The latest incarnation of Honda’s Asimo robot has been unveiled, with a better design, and new hand sensors for delicate tasks. Many of the new features have been designed to allow better coordination with the environment, using what Honda claim is the “world’s first autonomous behaviour control technology”.
The new autonomous behaviour control technology allows Asimo to move independently, although obviously this comes with limitations. There are also a number of improvements to the robot’s intelligence and physical features, with new and improved sensors allowing it to respond more readily to the surrounding environment.
“The design of [Asimo] is meant to make interacting with it easier,” said Ken Goldberg, a professor at University of California, in an interview with TechNewsWorld. “The biggest improvement to Asimo is in the hands, Asimo’s old hands were very crude, whereas the new hands … allow Asimo to [perform] tasks which require more dexterity.” said Goldberg.
The combination of new visual and auditory sensors will allow Asimo to recognise faces and voices, even when a number of people are speaking at the same time. The designers say the robot will even be able to predict the movement of people based on spatial information and past behaviour, which combined with the physical improvements, will allow Asimo to respond in a more realistic way.

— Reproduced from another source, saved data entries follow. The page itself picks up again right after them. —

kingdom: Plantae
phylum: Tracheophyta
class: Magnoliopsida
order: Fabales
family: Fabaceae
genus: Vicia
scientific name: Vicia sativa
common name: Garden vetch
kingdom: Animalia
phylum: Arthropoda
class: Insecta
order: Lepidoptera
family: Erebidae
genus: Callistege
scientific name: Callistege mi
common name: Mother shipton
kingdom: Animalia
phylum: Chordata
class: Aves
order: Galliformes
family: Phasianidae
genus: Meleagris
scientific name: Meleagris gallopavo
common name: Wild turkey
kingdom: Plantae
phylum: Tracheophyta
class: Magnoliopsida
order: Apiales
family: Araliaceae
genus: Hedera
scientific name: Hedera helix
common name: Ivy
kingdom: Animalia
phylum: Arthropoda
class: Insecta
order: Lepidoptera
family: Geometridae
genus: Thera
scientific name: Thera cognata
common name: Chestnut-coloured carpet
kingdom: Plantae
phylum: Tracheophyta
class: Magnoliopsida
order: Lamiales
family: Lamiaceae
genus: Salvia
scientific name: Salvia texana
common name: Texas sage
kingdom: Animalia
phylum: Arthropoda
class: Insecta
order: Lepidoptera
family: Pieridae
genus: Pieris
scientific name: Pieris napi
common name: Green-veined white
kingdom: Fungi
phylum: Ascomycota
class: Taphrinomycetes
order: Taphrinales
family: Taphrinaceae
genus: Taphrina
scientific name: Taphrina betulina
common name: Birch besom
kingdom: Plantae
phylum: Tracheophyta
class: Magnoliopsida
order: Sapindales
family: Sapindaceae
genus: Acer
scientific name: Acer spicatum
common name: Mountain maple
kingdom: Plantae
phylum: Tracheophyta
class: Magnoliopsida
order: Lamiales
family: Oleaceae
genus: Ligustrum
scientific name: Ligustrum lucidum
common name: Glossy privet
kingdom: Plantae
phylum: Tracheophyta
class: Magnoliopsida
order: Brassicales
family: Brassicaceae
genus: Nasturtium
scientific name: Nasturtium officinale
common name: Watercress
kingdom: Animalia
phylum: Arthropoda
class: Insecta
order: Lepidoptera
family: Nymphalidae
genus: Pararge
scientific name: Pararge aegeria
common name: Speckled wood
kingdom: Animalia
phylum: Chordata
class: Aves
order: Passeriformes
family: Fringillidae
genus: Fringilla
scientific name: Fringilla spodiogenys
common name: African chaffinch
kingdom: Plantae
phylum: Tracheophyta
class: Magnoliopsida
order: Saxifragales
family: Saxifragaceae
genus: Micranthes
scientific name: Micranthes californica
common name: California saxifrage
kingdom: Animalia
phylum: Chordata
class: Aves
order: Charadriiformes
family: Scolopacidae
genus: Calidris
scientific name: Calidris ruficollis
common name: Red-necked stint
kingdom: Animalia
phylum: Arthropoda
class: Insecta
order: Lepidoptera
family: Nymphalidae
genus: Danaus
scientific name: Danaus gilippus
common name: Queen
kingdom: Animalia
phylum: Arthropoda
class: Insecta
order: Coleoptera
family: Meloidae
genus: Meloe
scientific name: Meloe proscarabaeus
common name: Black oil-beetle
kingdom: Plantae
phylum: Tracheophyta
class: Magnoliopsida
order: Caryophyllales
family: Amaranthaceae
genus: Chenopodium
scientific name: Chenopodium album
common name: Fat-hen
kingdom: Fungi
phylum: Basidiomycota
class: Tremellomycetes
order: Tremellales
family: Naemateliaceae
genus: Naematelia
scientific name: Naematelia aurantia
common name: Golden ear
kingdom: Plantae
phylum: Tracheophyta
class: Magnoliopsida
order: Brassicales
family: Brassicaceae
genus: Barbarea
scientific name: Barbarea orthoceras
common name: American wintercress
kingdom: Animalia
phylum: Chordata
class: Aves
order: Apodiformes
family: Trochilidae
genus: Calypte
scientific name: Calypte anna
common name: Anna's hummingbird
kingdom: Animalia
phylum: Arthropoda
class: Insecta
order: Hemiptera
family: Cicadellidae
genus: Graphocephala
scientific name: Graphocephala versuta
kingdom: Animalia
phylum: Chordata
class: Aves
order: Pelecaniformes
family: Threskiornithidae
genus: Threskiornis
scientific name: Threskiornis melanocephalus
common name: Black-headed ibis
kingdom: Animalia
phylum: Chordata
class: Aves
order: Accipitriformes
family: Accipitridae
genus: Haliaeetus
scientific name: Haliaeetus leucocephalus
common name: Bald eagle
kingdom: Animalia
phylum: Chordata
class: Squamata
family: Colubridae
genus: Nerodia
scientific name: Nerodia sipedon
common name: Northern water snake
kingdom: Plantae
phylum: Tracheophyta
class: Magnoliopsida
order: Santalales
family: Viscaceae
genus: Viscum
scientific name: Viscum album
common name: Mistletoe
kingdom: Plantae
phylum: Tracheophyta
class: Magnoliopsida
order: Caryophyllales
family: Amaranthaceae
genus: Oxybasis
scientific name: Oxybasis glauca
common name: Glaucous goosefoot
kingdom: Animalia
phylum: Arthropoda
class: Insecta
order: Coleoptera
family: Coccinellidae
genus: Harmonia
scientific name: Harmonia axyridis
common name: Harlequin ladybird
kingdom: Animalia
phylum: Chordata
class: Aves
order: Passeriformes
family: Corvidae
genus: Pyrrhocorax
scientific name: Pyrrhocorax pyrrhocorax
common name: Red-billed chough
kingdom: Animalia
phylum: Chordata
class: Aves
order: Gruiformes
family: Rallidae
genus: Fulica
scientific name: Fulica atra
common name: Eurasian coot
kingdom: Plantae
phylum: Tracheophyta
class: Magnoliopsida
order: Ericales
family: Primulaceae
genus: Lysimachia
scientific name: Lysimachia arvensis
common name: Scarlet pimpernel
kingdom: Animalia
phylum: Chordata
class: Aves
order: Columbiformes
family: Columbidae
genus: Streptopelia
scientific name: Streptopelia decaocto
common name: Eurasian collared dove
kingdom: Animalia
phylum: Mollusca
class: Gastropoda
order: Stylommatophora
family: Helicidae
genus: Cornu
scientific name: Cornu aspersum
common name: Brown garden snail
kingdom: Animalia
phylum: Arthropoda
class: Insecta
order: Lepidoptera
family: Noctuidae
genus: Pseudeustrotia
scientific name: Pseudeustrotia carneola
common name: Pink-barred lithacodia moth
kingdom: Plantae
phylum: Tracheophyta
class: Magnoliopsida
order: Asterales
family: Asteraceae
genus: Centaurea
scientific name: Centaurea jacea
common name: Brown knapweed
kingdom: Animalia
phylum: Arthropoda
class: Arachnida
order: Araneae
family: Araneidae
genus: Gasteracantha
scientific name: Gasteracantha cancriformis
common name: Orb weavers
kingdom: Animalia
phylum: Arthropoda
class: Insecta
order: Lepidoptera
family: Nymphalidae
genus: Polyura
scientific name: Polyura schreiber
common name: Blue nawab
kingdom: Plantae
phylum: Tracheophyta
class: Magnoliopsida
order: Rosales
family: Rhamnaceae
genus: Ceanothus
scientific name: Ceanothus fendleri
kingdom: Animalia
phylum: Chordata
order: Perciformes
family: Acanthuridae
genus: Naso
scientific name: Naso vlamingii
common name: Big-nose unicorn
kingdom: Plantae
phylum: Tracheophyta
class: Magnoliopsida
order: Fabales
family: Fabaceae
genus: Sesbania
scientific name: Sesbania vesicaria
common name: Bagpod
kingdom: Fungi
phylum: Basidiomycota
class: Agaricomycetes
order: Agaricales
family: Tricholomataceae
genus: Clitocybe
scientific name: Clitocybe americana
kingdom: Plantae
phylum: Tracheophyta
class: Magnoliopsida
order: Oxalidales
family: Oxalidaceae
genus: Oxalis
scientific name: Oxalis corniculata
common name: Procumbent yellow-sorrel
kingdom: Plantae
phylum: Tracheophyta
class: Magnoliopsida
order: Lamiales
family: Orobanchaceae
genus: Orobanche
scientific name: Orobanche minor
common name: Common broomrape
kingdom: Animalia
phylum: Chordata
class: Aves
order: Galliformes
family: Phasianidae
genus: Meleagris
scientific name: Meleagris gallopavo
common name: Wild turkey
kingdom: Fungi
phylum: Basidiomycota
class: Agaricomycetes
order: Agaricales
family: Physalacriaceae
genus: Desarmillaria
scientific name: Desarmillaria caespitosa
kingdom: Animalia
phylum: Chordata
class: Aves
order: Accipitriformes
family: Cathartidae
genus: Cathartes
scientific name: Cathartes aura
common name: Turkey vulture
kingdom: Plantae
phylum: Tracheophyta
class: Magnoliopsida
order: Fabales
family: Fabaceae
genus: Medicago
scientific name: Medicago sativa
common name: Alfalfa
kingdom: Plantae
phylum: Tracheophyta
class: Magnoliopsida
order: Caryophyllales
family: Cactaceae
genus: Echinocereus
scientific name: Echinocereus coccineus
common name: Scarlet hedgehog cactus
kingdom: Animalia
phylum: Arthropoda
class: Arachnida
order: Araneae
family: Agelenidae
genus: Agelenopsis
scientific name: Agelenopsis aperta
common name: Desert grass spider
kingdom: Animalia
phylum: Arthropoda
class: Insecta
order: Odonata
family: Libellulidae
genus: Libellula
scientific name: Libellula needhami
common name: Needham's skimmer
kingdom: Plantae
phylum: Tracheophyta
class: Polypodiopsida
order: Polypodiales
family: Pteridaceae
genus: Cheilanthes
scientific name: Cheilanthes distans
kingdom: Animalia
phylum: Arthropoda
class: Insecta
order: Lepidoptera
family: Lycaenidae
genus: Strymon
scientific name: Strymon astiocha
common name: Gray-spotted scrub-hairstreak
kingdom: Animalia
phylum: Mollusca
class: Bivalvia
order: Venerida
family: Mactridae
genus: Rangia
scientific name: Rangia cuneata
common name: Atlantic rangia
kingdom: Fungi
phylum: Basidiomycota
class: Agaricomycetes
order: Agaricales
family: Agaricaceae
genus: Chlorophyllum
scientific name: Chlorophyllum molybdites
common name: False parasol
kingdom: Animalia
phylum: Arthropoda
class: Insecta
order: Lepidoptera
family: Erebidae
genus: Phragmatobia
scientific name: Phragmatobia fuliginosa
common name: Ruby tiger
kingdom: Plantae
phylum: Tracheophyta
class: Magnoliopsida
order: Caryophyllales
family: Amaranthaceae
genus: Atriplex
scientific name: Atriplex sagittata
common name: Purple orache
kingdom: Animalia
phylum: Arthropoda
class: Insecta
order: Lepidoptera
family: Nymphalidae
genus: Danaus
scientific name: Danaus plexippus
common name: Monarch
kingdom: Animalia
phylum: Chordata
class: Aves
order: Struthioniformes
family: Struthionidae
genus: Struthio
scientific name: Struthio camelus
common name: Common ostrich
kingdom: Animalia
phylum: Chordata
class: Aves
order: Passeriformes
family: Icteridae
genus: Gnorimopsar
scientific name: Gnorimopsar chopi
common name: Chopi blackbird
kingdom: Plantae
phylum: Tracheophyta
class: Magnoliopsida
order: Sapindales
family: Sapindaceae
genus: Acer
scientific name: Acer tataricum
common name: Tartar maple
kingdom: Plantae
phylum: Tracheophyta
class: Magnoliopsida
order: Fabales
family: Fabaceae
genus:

Asimo’s legs have also been greatly improved, allowing the robot to walk, jump, run forward, and even hop. The hands are the biggest improvement however, with Asimo now able to perform subtle tasks through a tactile and force sensor in each finger. With these improvements, Asimo has become the clear leader in the consumer robot race, although Fujitsu’s EMIEW2 robot, Toyota’s humanoid robots, and Sony’s QRIO walking robot are not far behind.